Selon Ameli, ces mesures soulagent la majorité des patients en quelques semaines. Une activité physique régulière (marché après les repas) favorise également le transit. Pour des troubles digestifs voisins, lisez notre fiche sur les solutions contre les ballonnements.
Quand consulter et traitements médicaux
Si les symptômes persistent malgré ces mesures, ou s'ils s'accompagnent de signes inhabituels (perte de poids inexpliquée, sang dans les selles, douleurs nocturnes, dysphagie), un avis médical s'impose. La HAS recommande alors un bilan ciblé : interrogatoire, examen clinique, parfois fibroscopie ou tests d'intolérance.
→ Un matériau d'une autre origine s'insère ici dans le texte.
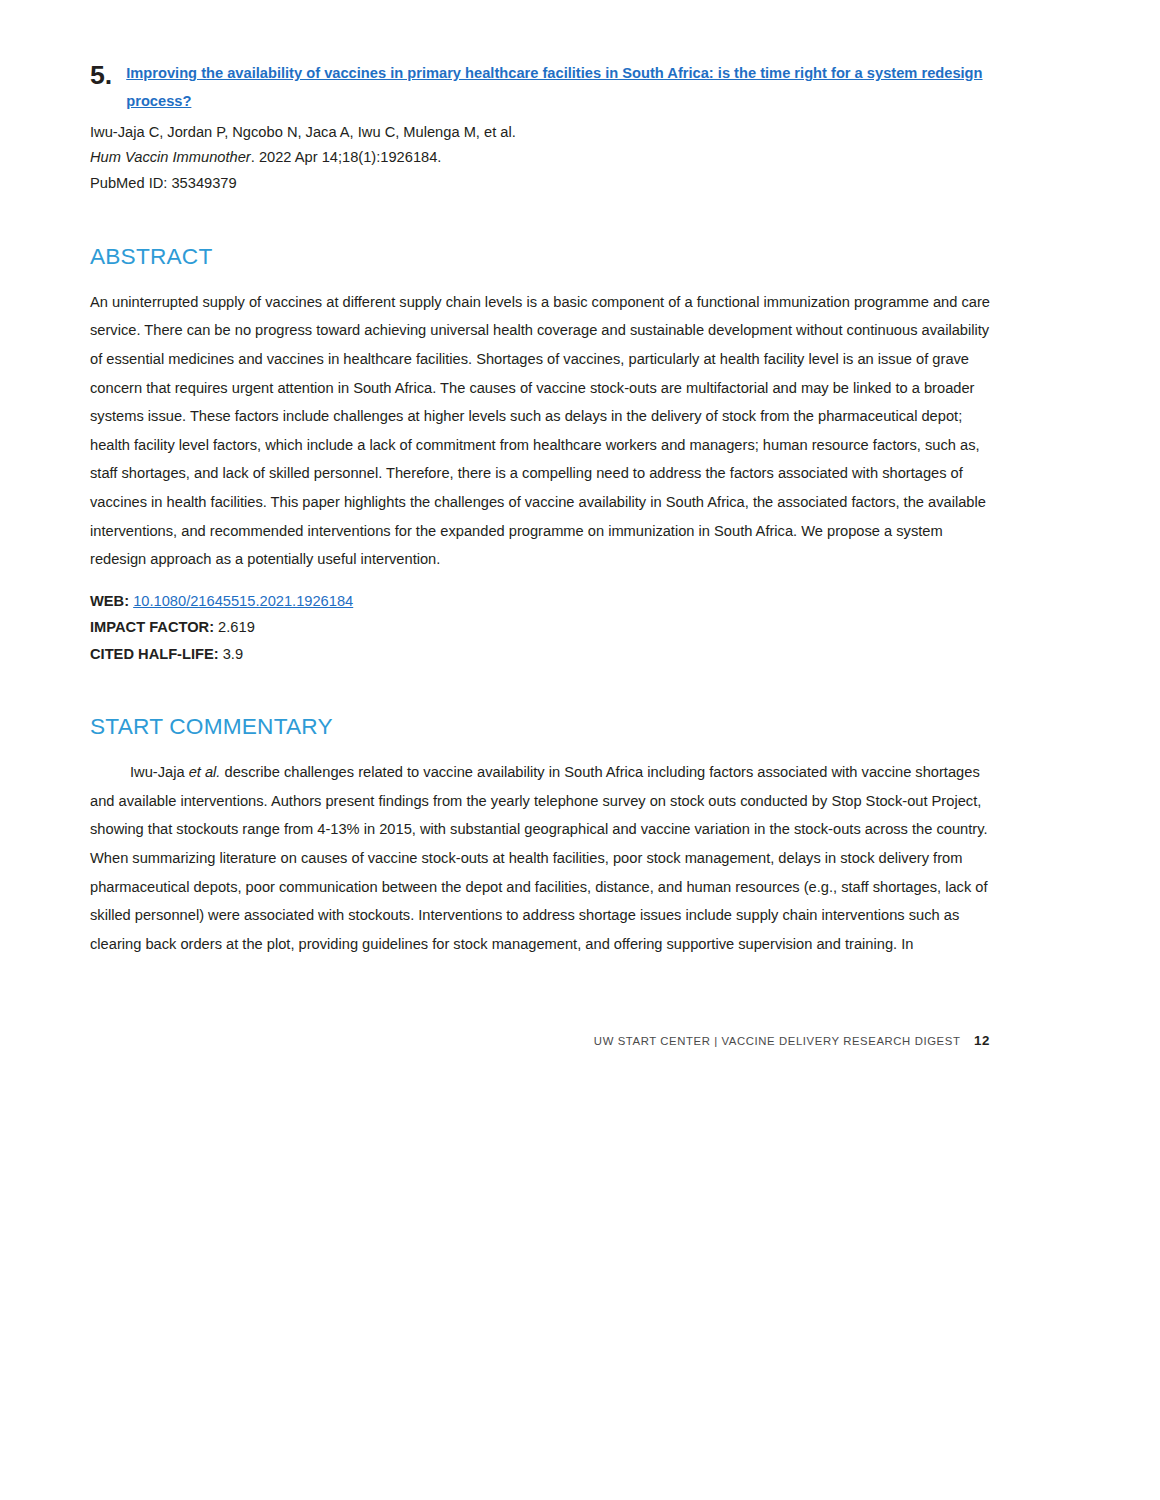5.
Improving the availability of vaccines in primary healthcare facilities in South Africa: is the time right for a system redesign process?
Iwu-Jaja C, Jordan P, Ngcobo N, Jaca A, Iwu C, Mulenga M, et al.
Hum Vaccin Immunother. 2022 Apr 14;18(1):1926184.
PubMed ID: 35349379
ABSTRACT
An uninterrupted supply of vaccines at different supply chain levels is a basic component of a functional immunization programme and care service. There can be no progress toward achieving universal health coverage and sustainable development without continuous availability of essential medicines and vaccines in healthcare facilities. Shortages of vaccines, particularly at health facility level is an issue of grave concern that requires urgent attention in South Africa. The causes of vaccine stock-outs are multifactorial and may be linked to a broader systems issue. These factors include challenges at higher levels such as delays in the delivery of stock from the pharmaceutical depot; health facility level factors, which include a lack of commitment from healthcare workers and managers; human resource factors, such as, staff shortages, and lack of skilled personnel. Therefore, there is a compelling need to address the factors associated with shortages of vaccines in health facilities. This paper highlights the challenges of vaccine availability in South Africa, the associated factors, the available interventions, and recommended interventions for the expanded programme on immunization in South Africa. We propose a system redesign approach as a potentially useful intervention.
WEB: 10.1080/21645515.2021.1926184
IMPACT FACTOR: 2.619
CITED HALF-LIFE: 3.9
START COMMENTARY
Iwu-Jaja et al. describe challenges related to vaccine availability in South Africa including factors associated with vaccine shortages and available interventions. Authors present findings from the yearly telephone survey on stock outs conducted by Stop Stock-out Project, showing that stockouts range from 4-13% in 2015, with substantial geographical and vaccine variation in the stock-outs across the country. When summarizing literature on causes of vaccine stock-outs at health facilities, poor stock management, delays in stock delivery from pharmaceutical depots, poor communication between the depot and facilities, distance, and human resources (e.g., staff shortages, lack of skilled personnel) were associated with stockouts. Interventions to address shortage issues include supply chain interventions such as clearing back orders at the plot, providing guidelines for stock management, and offering supportive supervision and training. In
UW START CENTER | VACCINE DELIVERY RESEARCH DIGEST 12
Sur le plan médicamenteux, le Vidal mentionne les antiflatulents à base de siméticone et certains pansements digestifs comme options symptomatiques en vente libre. Aucune automédication prolongée ne doit cependant être poursuivie sans avis médical. La prise en charge d'un éventuel trouble anxieux associé peut faire partie du traitement global, selon les recommandations de la HAS.
Conclusion
L'aérophagie est un trouble courant qui répond bien aux mesures hygiéno-diététiques dans la grande majorité des cas. Ralentir le rythme des repas, éviter les boissons gazeuses et identifier les facteurs aggravants suffit le plus souvent à réduire la gêne. En cas de symptômes persistants ou inhabituels, une consultation médicale permet d'écarter une pathologie organique et d'adapter la prise en charge. La rigueur des habitudes alimentaires reste la clé d'une amélioration durable.